Actually, it turns out it was a really big whoop. When they went back and followed up with these kids years and even decades later, they found out that the marshmallow task was an incredible predictor of success later in life, in ways Mischel and company never expected. Kids who waited for the marshmallow at age 4 had higher grades at age 12, higher SAT scores at age 18, higher college graduation rates at age 22. And not just school stuff—the marshmallow waiters, as adults, had significantly higher salaries, were less likely to have been addicted to drugs, and were rated much higher on measures of things like “social competence” and “planning ahead” and “coping with stress.” Why?
Waiting for the second marshmallow is a skill called “delay of gratification.” It’s one of a group of skills called “executive function” or “self-regulation” or, more loosely, “self-control.” Other skills in this group include planning ahead, flexibility, and attention. The idea is that the kids who wait for the second marshmallow are, generally speaking, stronger on all the executive function skills, and that executive function is crucial for success in school and in life—more important, this research would argue, than intelligence or subject knowledge or any of the other things our culture has traditionally focused on in school.
It’s important to remember that while children may be born predisposed to stronger or weaker executive function, these skills are both learnable and teachable. Which is where new research out of the University of Rochester comes in. The researchers there said, “What if children’s performance on this test depends on how dependable their environment is? If they don’t think the researcher is actually coming back with marshmallow #2, it makes complete sense to eat the first one.” They set up an experiment where grown-ups were shown to be more or less dependable, by promising to bring markers and then following through or not, and THEN doing the marshmallow test. Turns out? When kids were previously shown that grown-ups were as good as their word, they were way more likely to succeed at the marshmallow test; when grown-ups didn’t come through the first time, kids were way more likely to just eat the marshmallow.

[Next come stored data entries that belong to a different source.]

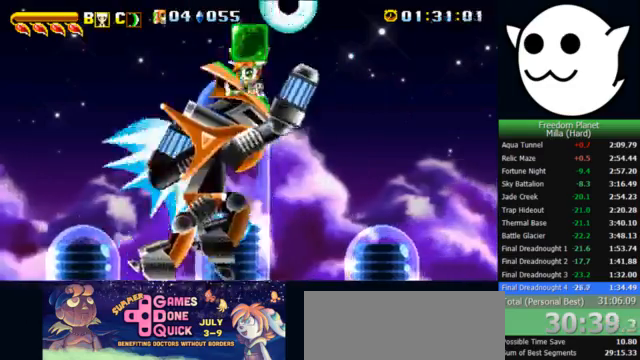
{"keys": ["x"], "events": [[33, "c", "down"], [100, "c", "up"], [167, "j", "up"], [167, "k", "up"], [500, "x", "down"]]}
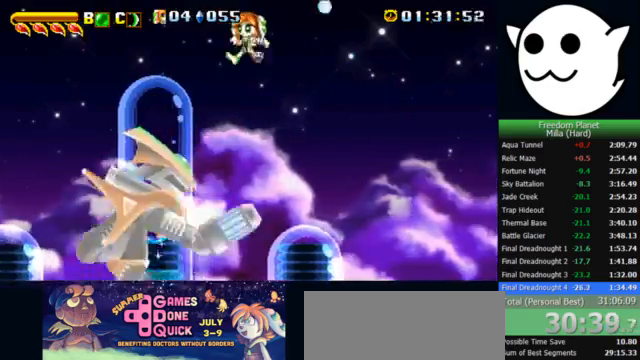
{"keys": ["x"], "events": [[333, "j", "down"], [433, "j", "up"]]}
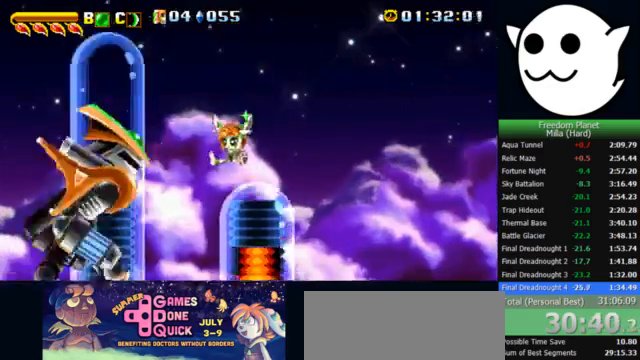
{"keys": [], "events": [[200, "z", "down"], [300, "i", "down"], [300, "x", "up"], [333, "j", "down"], [367, "c", "down"], [367, "z", "up"], [433, "c", "up"], [433, "j", "up"], [500, "i", "up"]]}
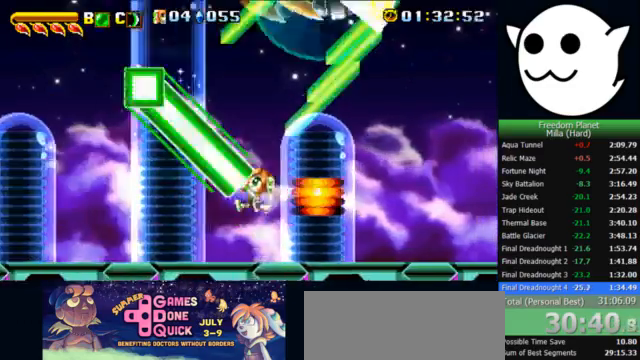
{"keys": ["j"], "events": [[200, "j", "down"]]}
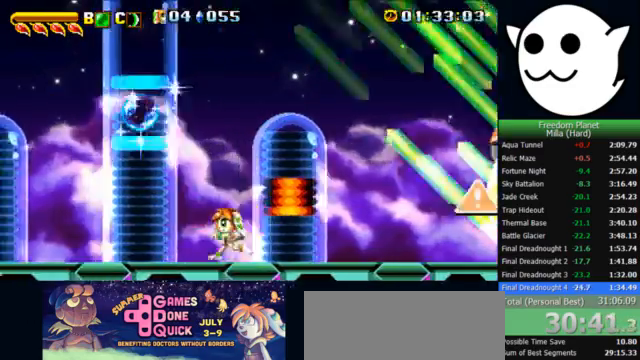
{"keys": ["j", "x"], "events": [[333, "x", "down"]]}
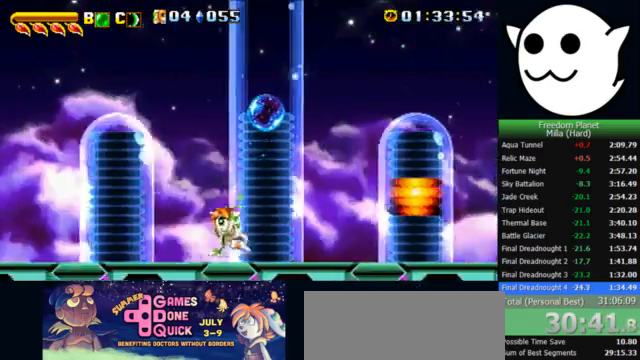
{"keys": ["j", "x"], "events": []}
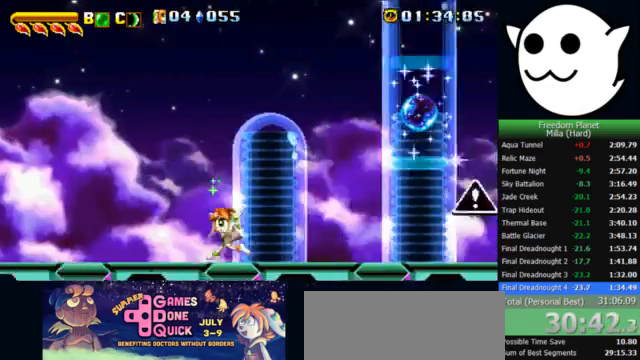
{"keys": ["x"], "events": [[333, "j", "up"]]}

Get it? Kids’ ability to employ and develop executive function skills is dependent upon the environment where they grow up. If your environment doesn’t set you up to believe in long-term outcomes, it wouldn’t make sense to build your planning and delay-of-gratification skills.
This is a huge contributor to the academic achievement gap between middle-class and poor kids. Middle class kids are taught study skills and stuff by their parents, sure, but perhaps more importantly their whole life rewards them for planning ahead and delaying gratification. For children to learn to self-regulate, they need to be taught, and they need to be in an environment where self-regulation is a successful tactic. There are a lot of reasons children—especially poor children—might learn that their environment is undependable. Maybe there’s not always enough food. Maybe you have a different caregiver every day because your parent work all the time. Maybe your family has to move a lot.
Even if all of a child’s needs for physical safety and environmental consistency are met, there are a lot of things families can do to build executive function—mostly having to do with letting children exercise their self-control, like a muscle. There are a lot of both serious and playful activities that give opportunities for this. And socio-dramatic play (i.e. pretend play with others) is a veritable aerobic workout for self-regulation. But all that’s another story.